**Task item**
Filter the listing so that only lines with the word "into" remain.

**Dataset extract**
++++++

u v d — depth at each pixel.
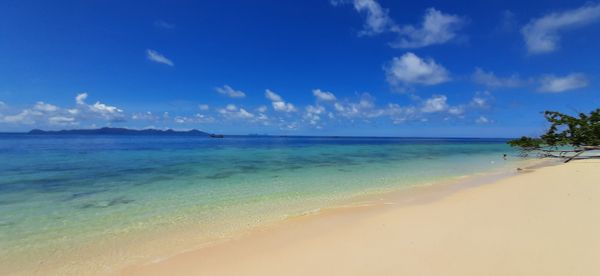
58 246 6.04
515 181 11.80
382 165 21.17
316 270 4.52
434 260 4.54
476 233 5.52
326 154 33.34
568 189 8.96
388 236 5.71
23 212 8.52
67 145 50.88
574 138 20.95
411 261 4.57
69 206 9.21
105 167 19.27
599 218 5.86
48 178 14.51
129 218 7.93
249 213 8.33
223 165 21.11
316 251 5.25
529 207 7.13
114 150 37.75
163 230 6.95
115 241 6.29
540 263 4.21
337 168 19.33
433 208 7.81
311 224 7.01
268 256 5.20
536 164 20.42
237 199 10.16
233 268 4.82
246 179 14.60
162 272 4.84
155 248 5.88
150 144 60.38
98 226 7.26
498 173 15.85
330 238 5.88
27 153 30.58
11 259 5.48
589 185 9.38
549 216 6.24
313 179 14.58
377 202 9.23
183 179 14.60
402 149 45.69
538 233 5.30
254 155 31.28
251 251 5.50
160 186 12.63
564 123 21.20
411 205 8.48
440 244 5.12
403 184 12.76
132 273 4.86
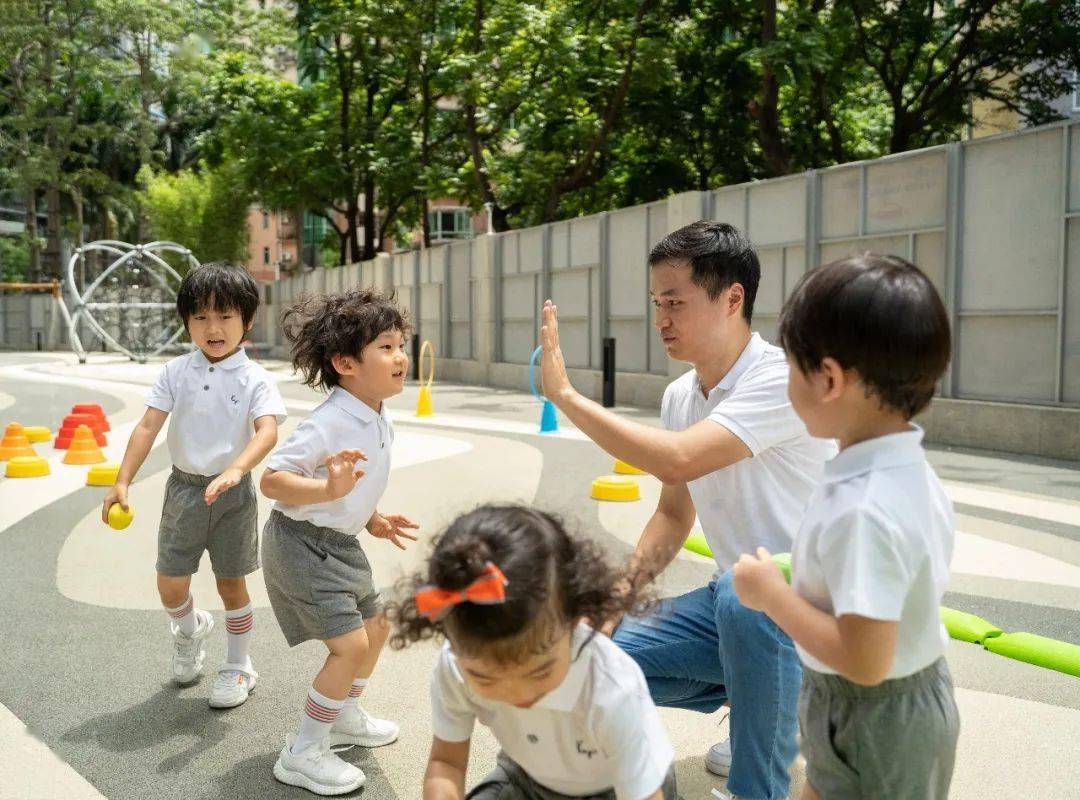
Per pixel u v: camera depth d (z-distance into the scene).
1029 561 5.49
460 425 12.02
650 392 14.51
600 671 1.77
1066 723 3.34
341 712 3.21
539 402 15.47
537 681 1.67
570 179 22.53
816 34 16.78
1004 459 9.09
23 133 41.66
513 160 23.19
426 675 3.81
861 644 1.58
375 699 3.59
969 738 3.22
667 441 2.42
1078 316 9.01
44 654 4.07
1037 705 3.50
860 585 1.58
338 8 26.84
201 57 39.41
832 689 1.79
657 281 2.65
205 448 3.51
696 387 2.80
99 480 8.11
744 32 20.97
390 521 3.27
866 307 1.58
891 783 1.75
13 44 39.31
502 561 1.55
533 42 20.25
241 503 3.55
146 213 45.44
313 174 29.27
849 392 1.64
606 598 1.70
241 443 3.54
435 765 1.95
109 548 5.88
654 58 19.56
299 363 3.08
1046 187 9.18
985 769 3.00
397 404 15.16
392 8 24.17
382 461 3.10
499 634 1.54
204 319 3.54
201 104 42.59
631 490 7.19
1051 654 3.88
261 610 4.63
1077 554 5.64
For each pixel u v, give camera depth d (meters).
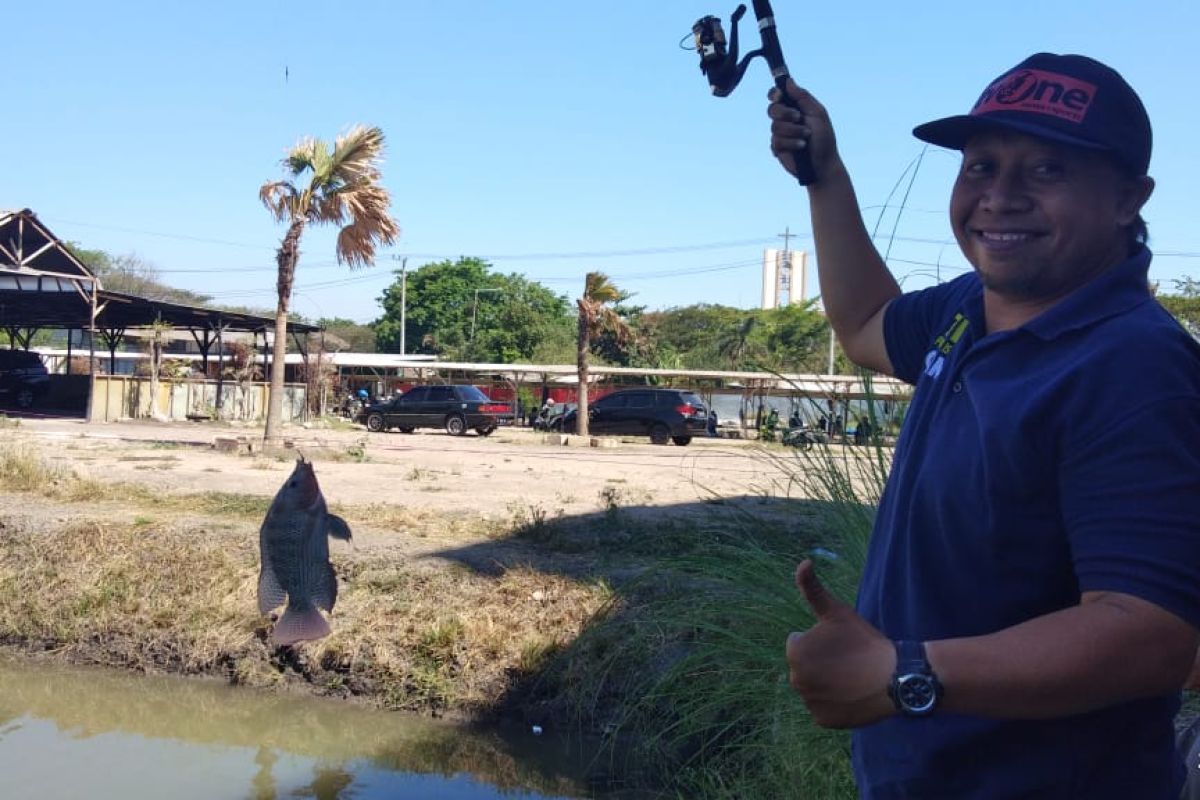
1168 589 1.36
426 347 71.19
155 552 9.38
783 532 6.01
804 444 5.38
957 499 1.62
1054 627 1.40
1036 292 1.71
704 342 62.97
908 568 1.71
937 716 1.66
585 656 7.16
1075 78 1.66
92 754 6.63
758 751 5.11
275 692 7.80
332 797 5.98
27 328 38.84
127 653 8.40
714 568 5.40
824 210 2.38
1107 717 1.59
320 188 21.42
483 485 15.59
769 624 4.89
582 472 18.50
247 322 35.34
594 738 6.60
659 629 6.56
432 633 7.82
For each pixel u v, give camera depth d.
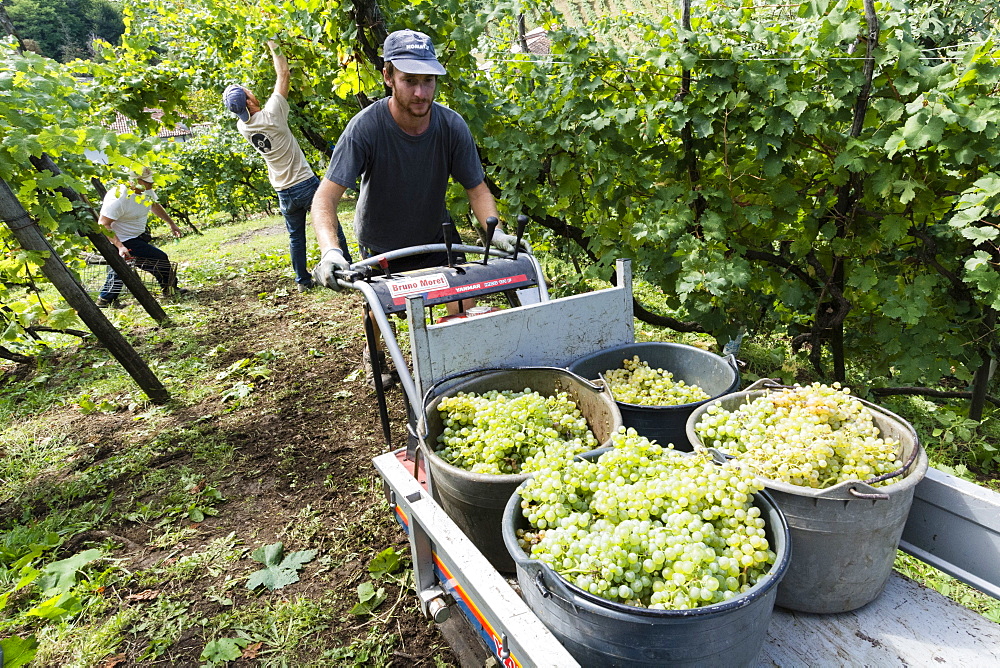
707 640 1.33
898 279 3.54
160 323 6.53
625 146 3.83
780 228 3.71
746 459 1.75
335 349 5.45
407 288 2.30
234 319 6.53
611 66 3.70
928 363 3.46
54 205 4.47
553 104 4.11
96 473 3.71
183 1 8.52
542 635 1.33
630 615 1.31
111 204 6.86
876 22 2.90
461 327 2.16
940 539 1.78
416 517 1.84
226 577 2.80
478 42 4.36
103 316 4.31
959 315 3.53
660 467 1.70
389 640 2.40
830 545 1.61
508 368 2.31
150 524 3.24
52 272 4.07
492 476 1.80
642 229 3.67
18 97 3.98
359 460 3.68
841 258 3.65
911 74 2.90
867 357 4.09
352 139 2.71
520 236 2.51
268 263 9.02
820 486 1.72
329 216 2.63
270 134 6.19
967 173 3.11
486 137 4.36
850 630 1.68
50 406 4.78
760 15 3.79
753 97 3.26
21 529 3.23
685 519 1.54
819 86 3.22
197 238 14.09
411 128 2.79
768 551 1.47
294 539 3.04
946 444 3.60
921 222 3.36
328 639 2.44
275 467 3.68
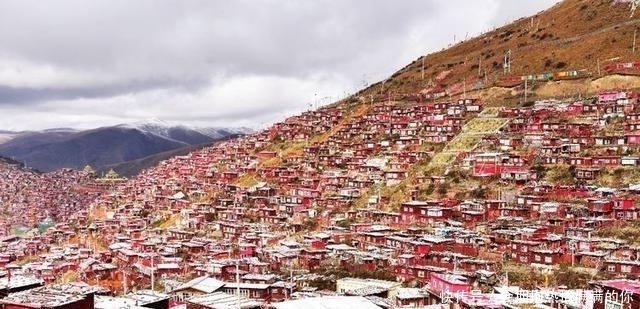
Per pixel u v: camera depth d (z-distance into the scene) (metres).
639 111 165.88
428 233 131.75
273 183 194.75
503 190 146.12
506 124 181.88
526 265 108.56
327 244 135.88
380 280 111.69
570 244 111.25
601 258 104.50
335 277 116.31
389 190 164.50
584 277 98.81
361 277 115.50
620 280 82.19
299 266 126.38
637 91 180.88
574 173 144.25
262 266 124.94
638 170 137.25
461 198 149.25
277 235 152.75
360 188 171.75
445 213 139.75
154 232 178.75
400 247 125.25
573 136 161.50
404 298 92.19
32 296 59.81
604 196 130.50
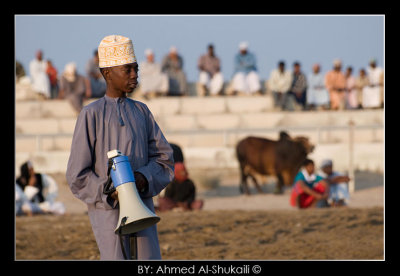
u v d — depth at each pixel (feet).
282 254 58.13
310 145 126.93
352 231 66.85
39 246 62.18
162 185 35.65
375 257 56.03
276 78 190.90
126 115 35.37
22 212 90.38
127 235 35.12
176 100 185.57
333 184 97.09
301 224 70.64
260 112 182.19
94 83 178.29
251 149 128.06
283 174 127.03
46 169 149.59
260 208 108.78
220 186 138.62
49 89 190.29
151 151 36.50
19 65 200.54
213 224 71.20
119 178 33.32
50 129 175.94
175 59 191.62
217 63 194.59
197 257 57.41
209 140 166.91
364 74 194.70
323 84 190.90
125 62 34.94
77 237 66.23
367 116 179.73
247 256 57.57
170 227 69.87
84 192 34.58
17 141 165.48
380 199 118.11
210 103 186.70
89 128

++++++

**Task solution**
Per pixel u v: camera depth d (z-distance into the scene).
Per pixel u v: camera depth d (z-distance into the scene) (metres).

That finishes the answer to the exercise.